Text block |
::::::::

This closure, however, did enable the Crown Hotel to pursue grander plans, cinema-wise, and the Crown Cinema opened on 2nd September 1919. Seating was for 320 in a hall in which the stage end had been draped in green and gold.
The ‘talkie’ era was ushered in with a British Thomson Houston(BTH) sound system. In the early-1930s the cinema was sometimes advertised as the Crown Hotel Cinema, and at this time the seating capacity reduced slightly, to 300.
The Kinematograph Year Book for 1938 provided a rather unusual entry for a cinema, specifying “BTH sound, 22ft proscenium, 300 seats, hotel (12 bedrooms), hot and cold, billiard table, RAC and AA appointed”.
By 1942 Mrs M. C. Tilt was the proprietor. She had redecorated and refurbished the cinema when, at 2am on Monday 5th July 1943, she was awakened by some unusual noises and found her cinema was on fire. Happily, she survived, but the hotel was reduced to just its four walls.

::::::::

Provided information |
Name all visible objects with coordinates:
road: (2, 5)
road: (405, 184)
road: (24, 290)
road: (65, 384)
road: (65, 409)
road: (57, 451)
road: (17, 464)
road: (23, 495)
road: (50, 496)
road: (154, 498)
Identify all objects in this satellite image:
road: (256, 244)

::::::::

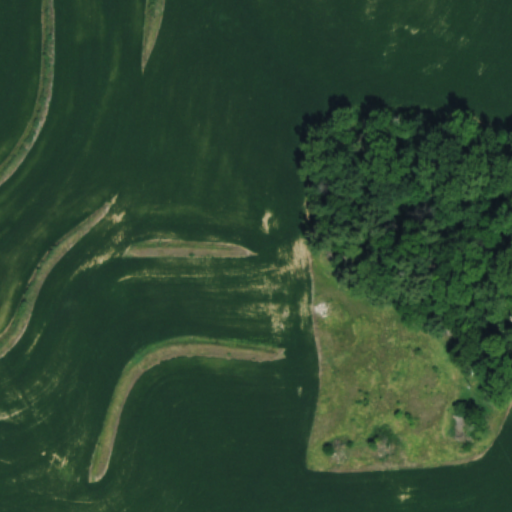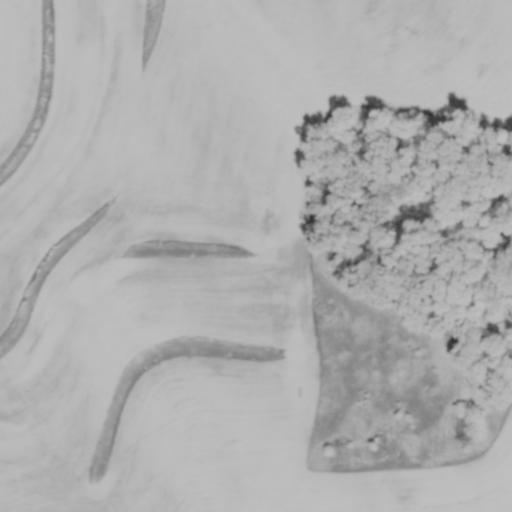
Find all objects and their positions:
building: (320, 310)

::::::::

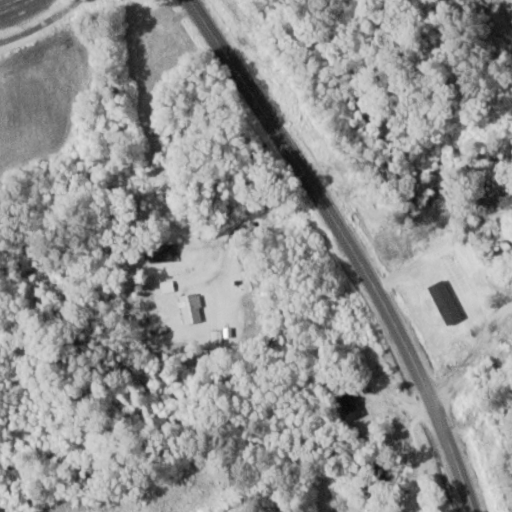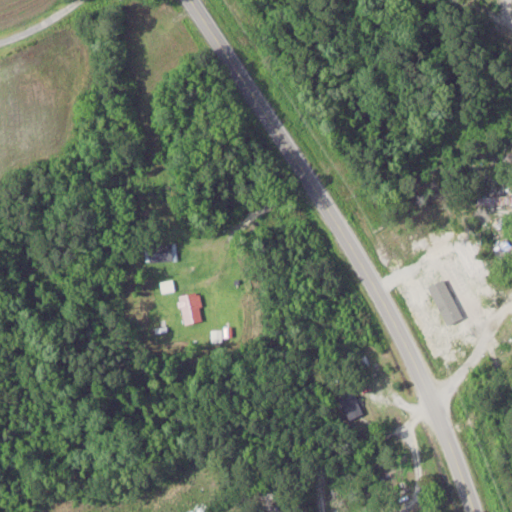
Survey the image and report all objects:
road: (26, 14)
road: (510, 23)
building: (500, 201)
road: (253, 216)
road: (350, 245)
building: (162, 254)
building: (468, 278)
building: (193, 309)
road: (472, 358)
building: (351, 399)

::::::::

Things to do |
a) According to the Crown Cinema text, what woke Mrs M. C. Tilt in the early hours of Monday 5th July 1943, and what did she find? Answer in one to three sentences.
b) Answer these questions from the Crown Cinema text, marking each answer to match:
(i) On what date did the Crown Cinema open?
(ii) What sound system brought in the 'talkie' era there?
(iii) How many hotel bedrooms does the 1938 Kinematograph Year Book entry list?
c) Continue the Crown Cinema text from its final sentence.
The records have nothing to do with the Crown Cinema text.

Task-by-task outputs |
a) Some unusual noises woke her at 2am. She found that her cinema was on fire.

b)
(i) 2nd September 1919
(ii) A British Thomson Houston (BTH) sound system
(iii) 12

c)
The final weekday film, on the Saturday, had been “Moontide”, starring Jean Gabin and Ida Lupino. There had been a one-day show on the Sunday, but that was missing from the usual advertisement in the newspaper.
This was the end of the Crown Hotel Cinema. When rebuilt, after the war, the new building was used as a function room and ballroom. It survived until demolition of the whole area in 1964/65 for a Tesco store. That, in turn, has since been replaced by a shopping centre, Crown Walk.